By S Ramesh and Margaret Perry, Channel NewsAsia
03 February 2008

SINGAPORE: Singapore's food inflation has remained low by international standards, according to a survey of cooked and uncooked food prices worldwide.

The Trade and Industry Ministry (MTI) said while Singapore is not spared from the general increase in global food prices, the survey of 14 countries from 2005 to 2007 showed Singapore had one of the lowest rates of food inflation for all three years.

That is because Singapore's open and competitive environment kept food price increases less pronounced than for most countries.

In 2007, food inflation stood at 2.9 percent, compared to 1.6 percent in 2006 and 1.3 percent in 2005.

The ministry's survey results follow concerns expressed by many Singaporeans that food prices had gone up.

MTI said only three countries – Japan, Australia and South Korea – had a lesser rate of food inflation than Singapore.

Out of the 14 countries surveyed, China had the sharpest increase in food prices last year at 12.3 percent.

The ministry explained that consumers could choose from a wide range of options, allowing them to switch to cheaper alternatives should some businesses charge unreasonable prices.

The Agri-Food & Veterinary Authority has also diversified food sources so that Singapore is less vulnerable to disruptions.

While Singapore has traditionally sourced vegetables from Malaysia and China, the country is now getting them from Vietnam and Indonesia as well.

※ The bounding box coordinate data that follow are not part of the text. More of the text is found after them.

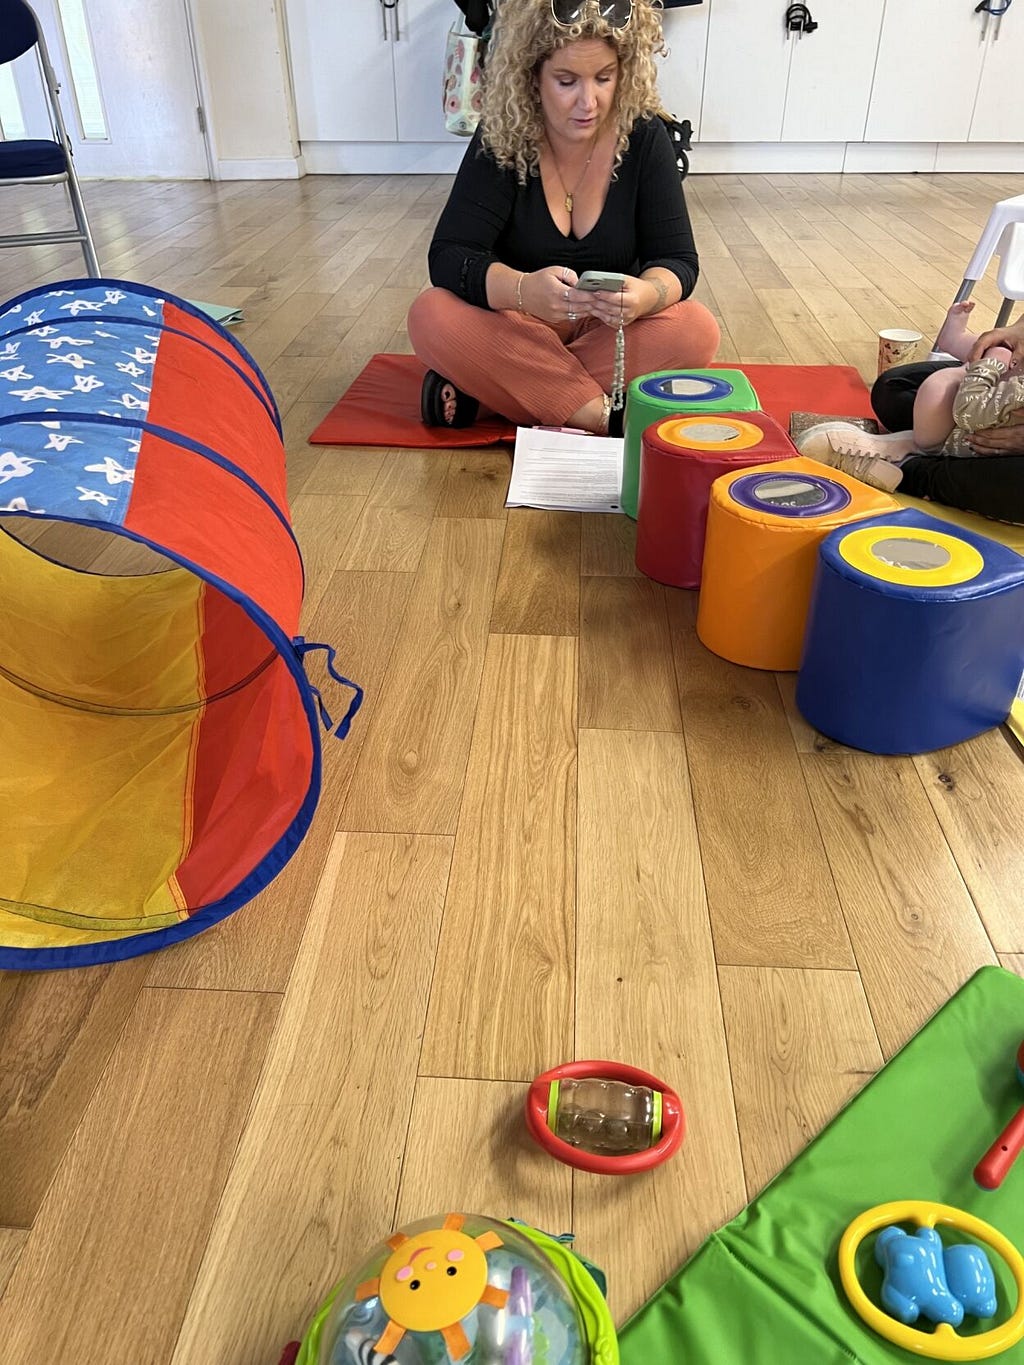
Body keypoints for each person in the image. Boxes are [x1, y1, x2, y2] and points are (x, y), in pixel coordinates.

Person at [406, 0, 720, 435]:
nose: (588, 102)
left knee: (696, 330)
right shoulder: (503, 133)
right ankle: (601, 415)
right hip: (515, 325)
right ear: (532, 75)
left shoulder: (645, 136)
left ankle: (497, 394)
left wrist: (648, 295)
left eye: (604, 78)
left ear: (624, 71)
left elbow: (678, 260)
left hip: (608, 332)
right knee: (431, 314)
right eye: (566, 81)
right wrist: (522, 291)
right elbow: (449, 256)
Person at [795, 311, 1024, 522]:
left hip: (984, 407)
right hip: (994, 396)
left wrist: (982, 369)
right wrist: (1015, 331)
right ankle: (925, 448)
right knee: (893, 388)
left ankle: (906, 469)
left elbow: (968, 412)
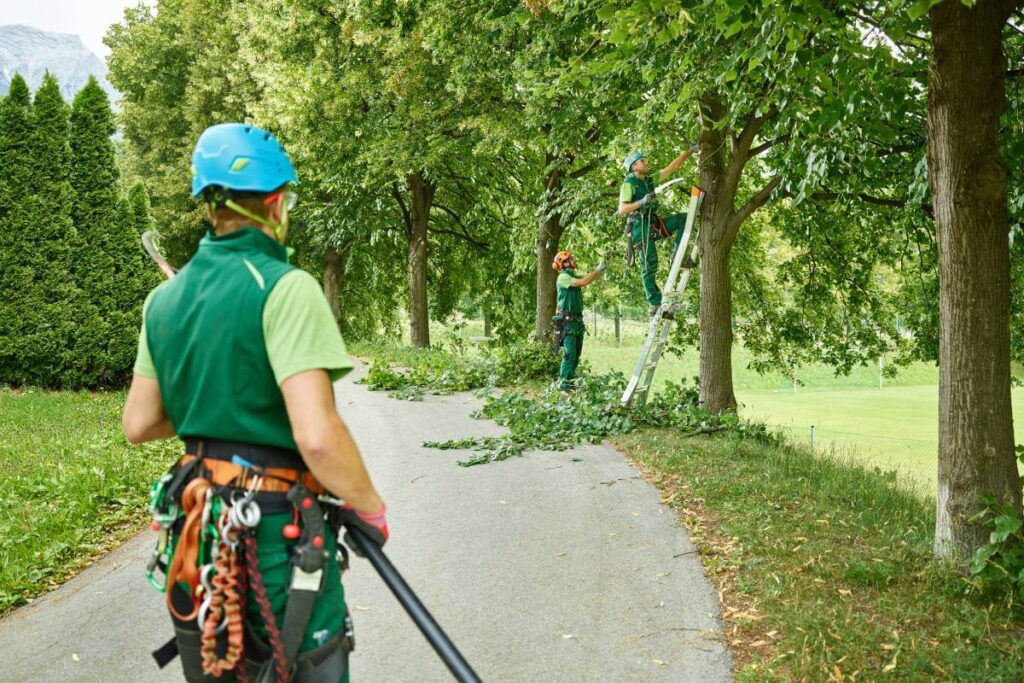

Imported food prices here rose 12.1 percent between December 2006 and December 2007, but this has not been reflected on supermarket shelves where the prices of non-cooked food rose by only 7.1 percent.

Minister of State for Trade and Industry Lee Yi Shyan said: "What we believe is the distribution channel - the supermarkets and shops - have absorbed the difference, they have not passed on the entire cost difference to the consumers."

Businesses have also played a responsible role in moderating the pace of increases by not passing on the full extent of price increases in their inputs immediately.

Most hawkers, in particular, have shown restraint.

According to the Department of Statistics, about 75 percent of hawkers surveyed held prices constant since June last year.

The ministry said the food component of the Consumer Price Index has increased in recent months.

However, the cooked food price increases have been smaller than those for non-cooked food, and that is an indication that hawkers and restaurants have not passed on all the increases in raw food prices to consumers.

MTI stressed that the rising trend for food inflation is mainly driven by external factors such as the surge in oil prices and adverse weather in supplier countries.

The ministry added that Singapore's best strategy against food inflation is to sustain economic growth over the medium term and create quality jobs for Singaporeans.